I generally dislike audience-participation pieces; when watching a show, I prefer to be entertained rather than part of the entertainment. Here, however, the audience is integrated into the show subtly -- they are addressed as Erica’s beloved (or rather, resented) classmates, friends, and boyfriend. The small task which audience members are requested to do before the show is integrated into a later scene smoothly, cleverly, and anonymously, slipping audience members into the role of nervous school kids anxiously waiting to see if their contribution will be picked.

Saudade is worth going to see for the poetry of words alone. The use of language in the characters’ monologues is beautiful and riddled with between-the-lines and beneath-the-surface references and allusions. An intellectual intrigued by metaphors and hidden meanings would have a grand time analyzing this script with its subtle personifications of the archetypes of Freudian psychology.

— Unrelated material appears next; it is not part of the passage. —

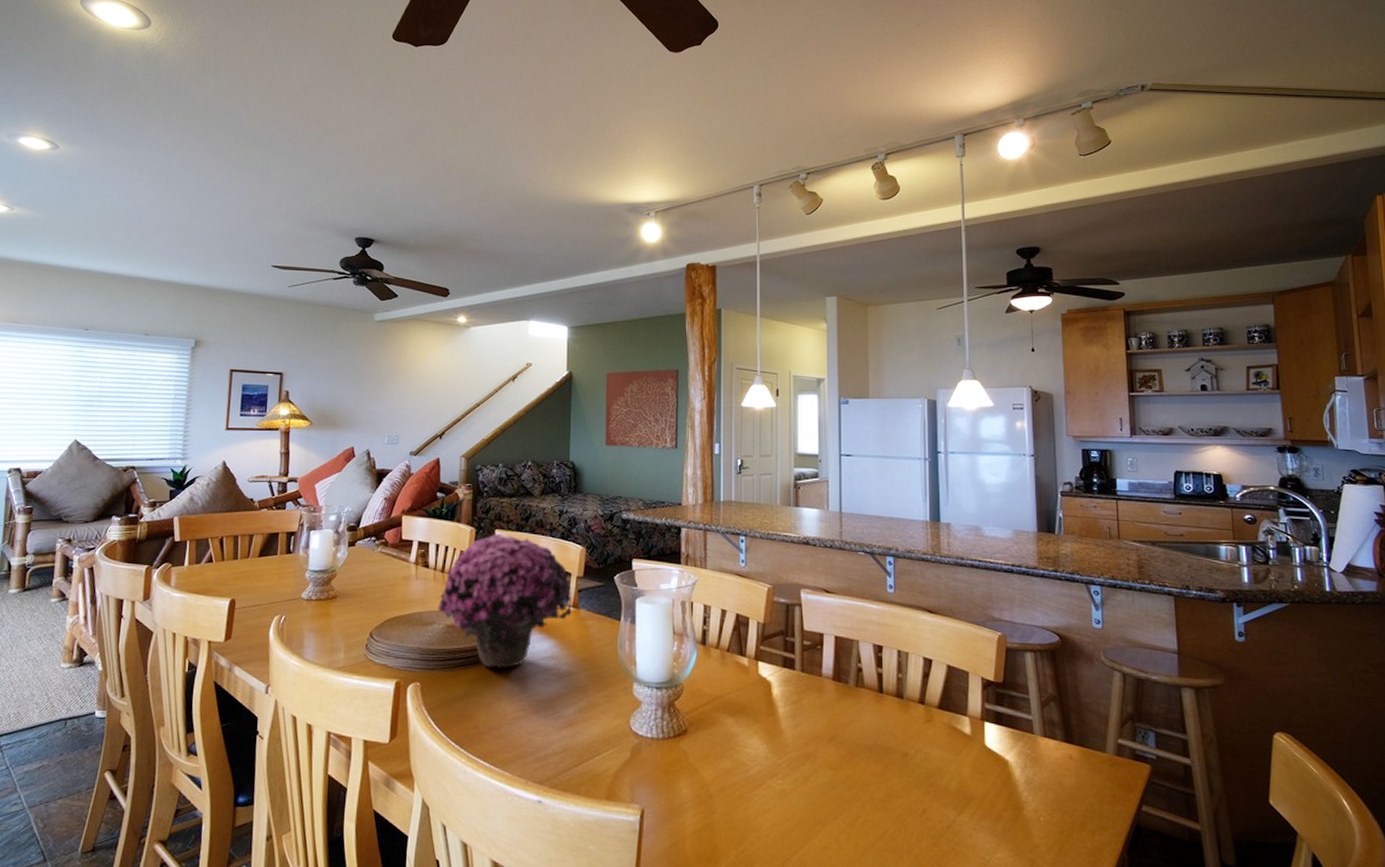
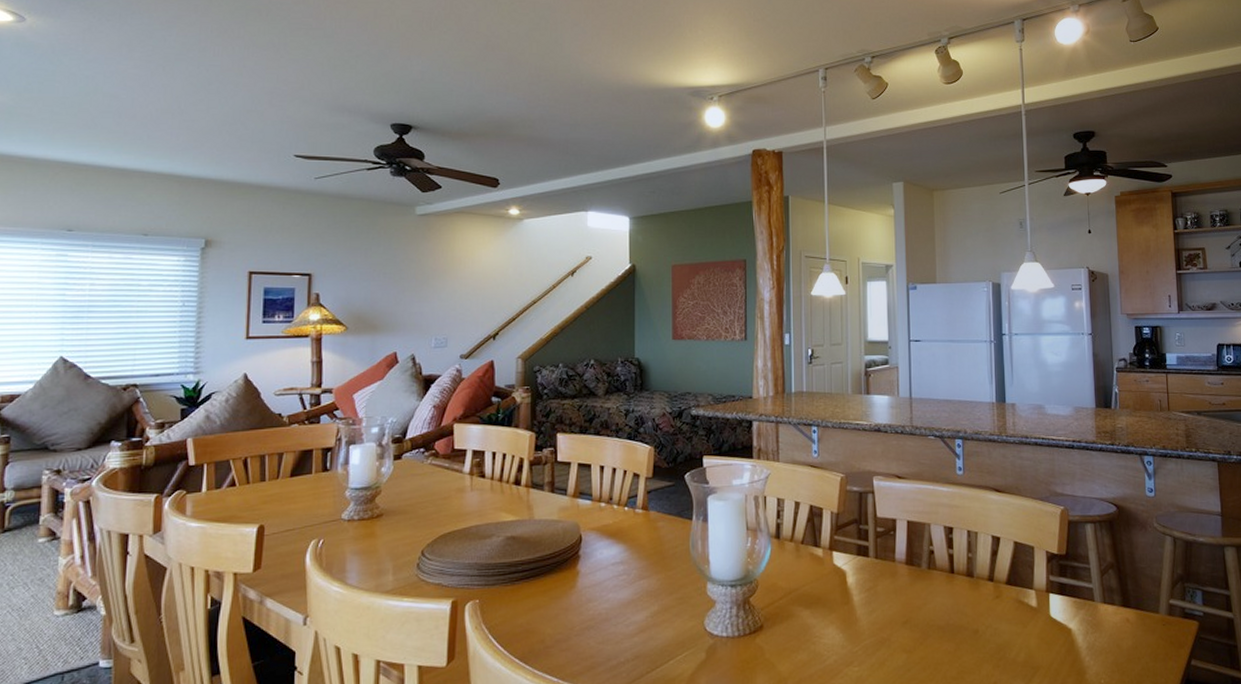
flower: present [437,533,572,669] -> none [496,437,641,579]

Given the age spread of potential audience members, I would have liked to have seen a few simple plastic chairs added to the audience seating, as the low wooden benches and cramped school desks could prove unduly problematic for those with bad backs or trick knees.The show is powerful, fast-paced, and rich in detail; it would be a shame for anyone to miss parts of it due to being distracted by aches and discomfort.

Like many teenage stories, Erica’s journalled journey through her final year of high school ends with an ill-advised choice, a sharp-tongued surprise, the kind of decision made by someone who is clever and angry and only theoretically aware of the ramifications of their actions. But by this point in the story, we shudder and grin, sympathize and reconsider, remembering our own youth and frustrated drives to leave some mark of our own on the uncooperative world around us.